Tuesday, February 7, 2012
The other day I read this post and I smiled.
I smiled at the love that this big brother shows his little sister.
I smiled at the Lego picture.
I smiled at the mom's words at the start.
The ones about losing her cool, apologizing, and the Lego's, .
I smiled how the mom said, "My girl. I cherish that celebrating her girliness and wanting to be just like her big brothers coexists for her. I am super proactive with the boys that they celebrate her differences too. So far, we are doing good most days."
There is this negative connection with some of the princess stuff out there. And the pink and the girlie.... That it can hurt a girl's self-concept and self-esteem. I suppose if it is abused. But for me, a mama of a little girl who's greatest goal each day is to sneak behind the road blocks to get to the boys Lego bin and grasp them tightly in her little paws, hold them out to me, but retract her hand as quickly as possible when she sees me shaking my head and coming toward her... well for me, I think my goal as her mama is to celebrate her girliness while not stifling her desire to be just like her brothers. To teach my boys to embrace the differences that come along with little girls.
We reorganized toys here yesterday, because the stress of keeping Miss Sydney away from the Lego's was getting to be too tough. Legos liter all table tops, floor spaces, nooks, crannies, and even the kitchen counters. I sometimes find them in my pantry or on the bathroom counter. Miss Syd has this little Lego sensor that must tell her where they are located, because she finds the random ones that are "lost" in little corners of our house. And every once in a while they make their way to her mouth. And that is enough to give this mama a heart attack.

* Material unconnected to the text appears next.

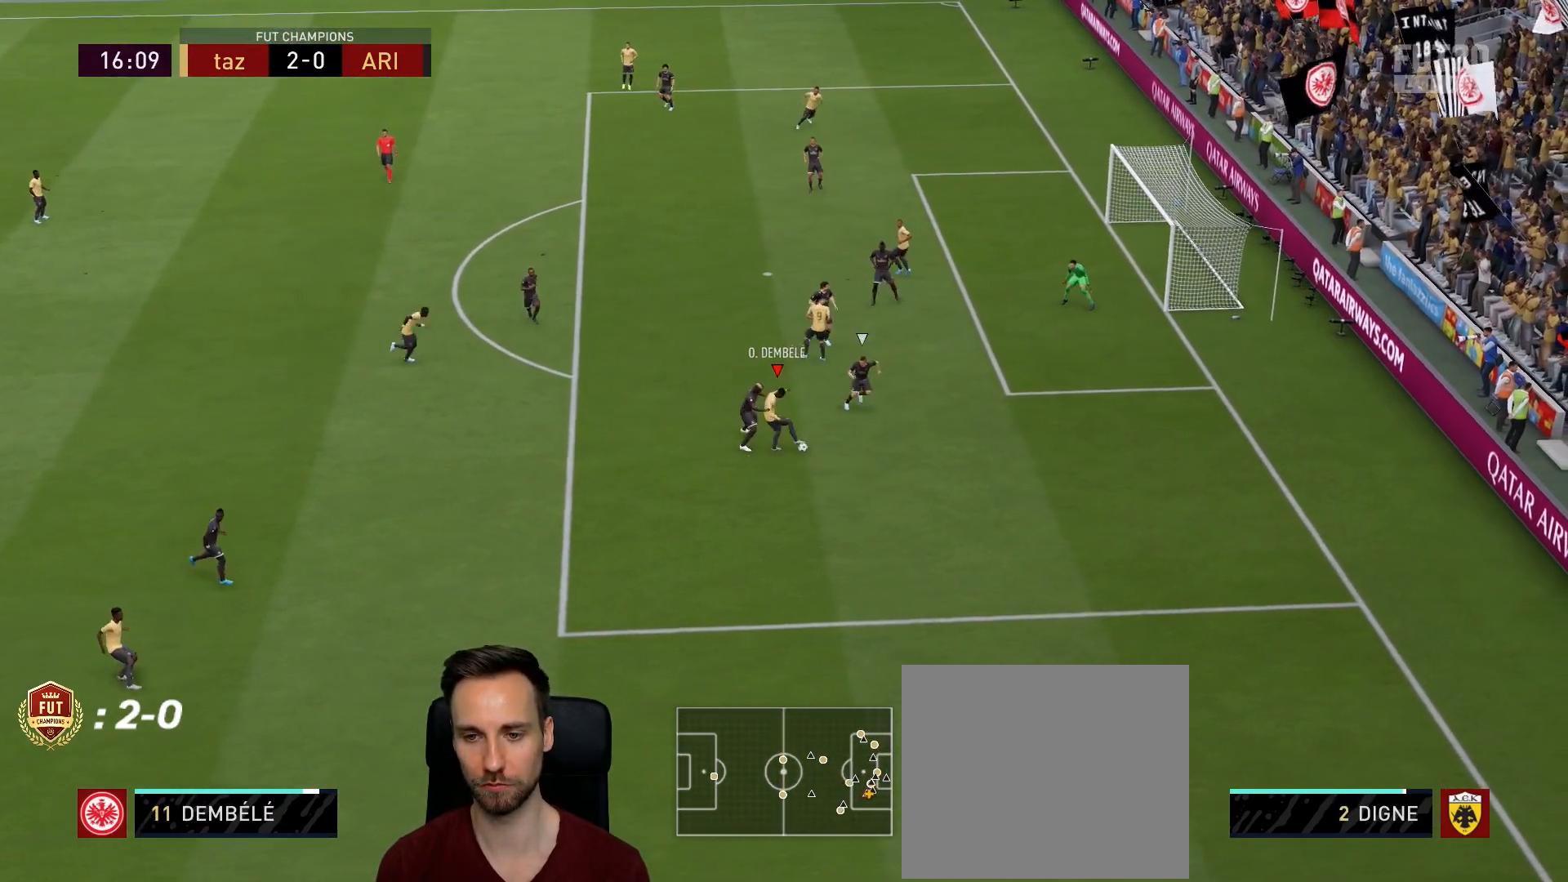
{"buttons": ["CIRCLE"], "left_stick": "up-right", "right_stick": "center", "events": [[17, "left_stick", "up"], [334, "left_stick", "up-right"], [384, "CIRCLE", "down"]]}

So the boys toys got moved and Miss Syd now has taken over the play area that is out in the living area of our house. And I noticed that she really doesn't want to play with the kitchen toys, dolls, little doll house, or farm. She wants to stand at the gate by the door to the toy room and yell to her brothers, "Let me in." I can build just as good as you. ( I also know she is too little to play a lot of the stuff I listed and her desire to stand at the gate was more about her brothers.)
My dream is that the relationship that Charley and Henry have, will open up and celebrate the girliness that she deserves to be surrounded with, too. The painted toes, the baby dolls, the princess wands, and whatever else magical and fairy related. Because, I already know that she is going to dive right into the building blocks, Star Wars guys, Nerf guns, action figures....with her super girl cape on and play right along side her big brothers.
I don't doubt they will be great customers to her restaurant, beauty salon, or grocery store. And I know they will embrace the role of dog when she wants to play house...my brother made a great dog back in the day. They will cheer her on as she gives ballet a try, so that her mama can snap a few pictures of that adventure. But they will also make her play hard in the yard with the soccer ball and football. I am excited to see their relationships build and grow. Giving your child a sibling is one of the greatest gifts you can give them. And the dynamic that a brother and sister can bring to a house is one that has so much possibility.